My First Django Web App
My first task this summer was to create a ‘proof-of-concept’ web application that would demonstrate to hospitals the use of a lung cancer identification algorithm our team developed. This algorithm is a neural net that takes in a set of DICOM images. A dicom image (Digital Imaging and Communications in Medicine) is the standard output format for X-Ray and CAT scans. An image is 2-D slice, and a set of images from a CAT scan gives a 3-D rendering of, say, a lung. Our algorithm then spits out the xyz-coordinates of where the cancerous tumors might be located in said lung.
Tumor identification is traditionally done by the human eye, so it is hoped that our program can automate the process. What’s needed now is a web-based platform to serve our program to the customers. That is my job to build.
To my delight, there already exists an open-source medical image viewer in JavaScript lying around on GitHub. We fondly call it the Papaya Viewer. No need to reinvent the wheel then!
With a good overview of the problem, I could zoom in on the specifications. I need to develop a web-application that:
- Lets the user upload a set of dicom files
- Runs our cancer-identification program server-side
- Displays the dicom images with Papaya, with additional buttons that let the user zoom in onto regions identified by our detection algorithm.
My web development being experience close to naught (this was before I built this website), I got to work looking up possible tools I could use. I knew it had to be dynamic application, so my choices included Ruby on Rails and Django. Since I fell in love with the sheer awesomeness of Python last semester writing OS projects (synchronization & network programming), I went with Django. (I might do a future post about why I think Python is great, and why it replaced Java as my language of choice)
The amazing quality of Django’s documentation got me up to speed quickly, and a day of tutorials and fiddling later, I was quickly building my first web application.

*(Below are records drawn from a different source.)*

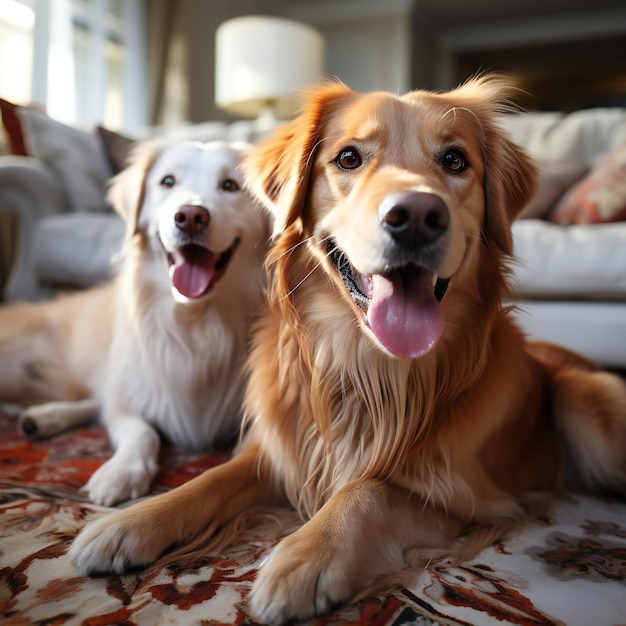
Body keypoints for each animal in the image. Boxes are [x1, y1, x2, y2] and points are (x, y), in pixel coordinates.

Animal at [0, 139, 266, 504]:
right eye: (167, 181)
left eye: (230, 186)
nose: (190, 217)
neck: (195, 322)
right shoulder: (130, 397)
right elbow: (142, 430)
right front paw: (122, 471)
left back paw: (43, 418)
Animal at [68, 79, 624, 624]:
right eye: (349, 158)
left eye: (455, 160)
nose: (417, 216)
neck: (363, 365)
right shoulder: (282, 450)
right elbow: (207, 480)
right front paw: (128, 524)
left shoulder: (470, 501)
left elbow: (369, 489)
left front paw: (305, 556)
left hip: (583, 401)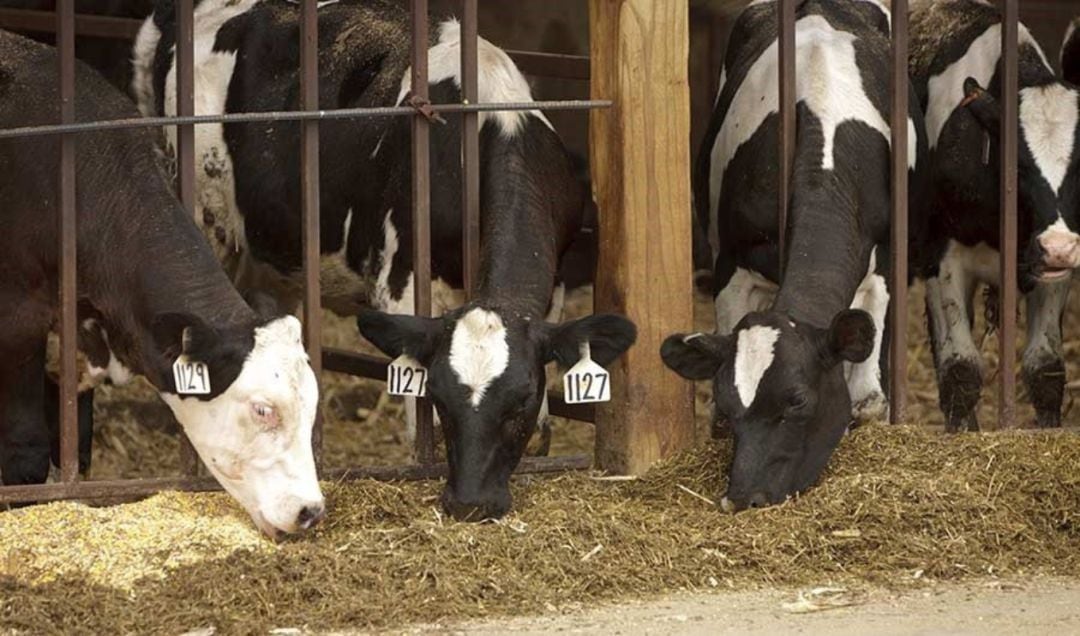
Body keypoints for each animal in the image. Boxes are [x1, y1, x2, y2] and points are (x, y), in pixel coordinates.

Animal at [0, 28, 324, 535]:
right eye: (262, 409)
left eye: (311, 405)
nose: (311, 510)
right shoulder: (18, 321)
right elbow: (26, 453)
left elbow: (78, 446)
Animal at [132, 0, 630, 520]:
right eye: (441, 398)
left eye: (521, 402)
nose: (470, 503)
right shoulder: (399, 283)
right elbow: (420, 426)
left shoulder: (552, 289)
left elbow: (543, 430)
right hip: (206, 218)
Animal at [656, 0, 928, 511]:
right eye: (728, 404)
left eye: (798, 401)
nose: (744, 496)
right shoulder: (733, 262)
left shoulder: (885, 260)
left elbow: (868, 400)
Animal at [911, 0, 1080, 431]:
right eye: (1017, 167)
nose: (1060, 247)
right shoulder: (942, 258)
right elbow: (961, 369)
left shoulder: (1050, 269)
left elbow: (1045, 368)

I’d show you how beautiful it looks, but in reality though, it’s a proof-of-concept, and minimally viable demo, so we’re wasting no time dressing it up. It’s only crucial that it works. Which it wonderfully does.
My Takeaways
But most important to me personally, is that I learned the process of creating and deploying a web application, such as url management, utilizing modularity in HTML templates, and how MVC is applied in web development.
I also learned what a framework like Django was about. It’s like the inverse of an API, where instead of you calling the the API, the framework calls your code (see Inversion of Control). It’s an MVC pattern with the C already in place, and you only worry about the M and the V; a chef-for-hire where where you just provide the ingredients. It is awesome.
Django does seem a bit of an overkill for the present state of my application. After all, my site has only two pages, one for uploading, and one for viewing, which sounds like a couple of HTML and static files.
However, Django is made to be flexible and extensible. If I get the chance to return to this project, potential new features I want to add include a database to store patient data, visible to each authenticated user. And for that, Django is perfect.